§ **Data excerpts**
★ ★ ★

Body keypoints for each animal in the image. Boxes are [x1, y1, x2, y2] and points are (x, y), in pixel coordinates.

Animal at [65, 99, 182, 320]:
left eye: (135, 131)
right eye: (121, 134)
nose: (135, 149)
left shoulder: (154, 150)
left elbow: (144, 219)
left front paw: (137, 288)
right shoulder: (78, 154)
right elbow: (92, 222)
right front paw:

★ ★ ★

§ **DESCRIPTION OF THE TASK**
Scan the data above and copy each line containing the word "left".

§ **RESULT**
left eye: (135, 131)
left shoulder: (154, 150)
left elbow: (144, 219)
left front paw: (137, 288)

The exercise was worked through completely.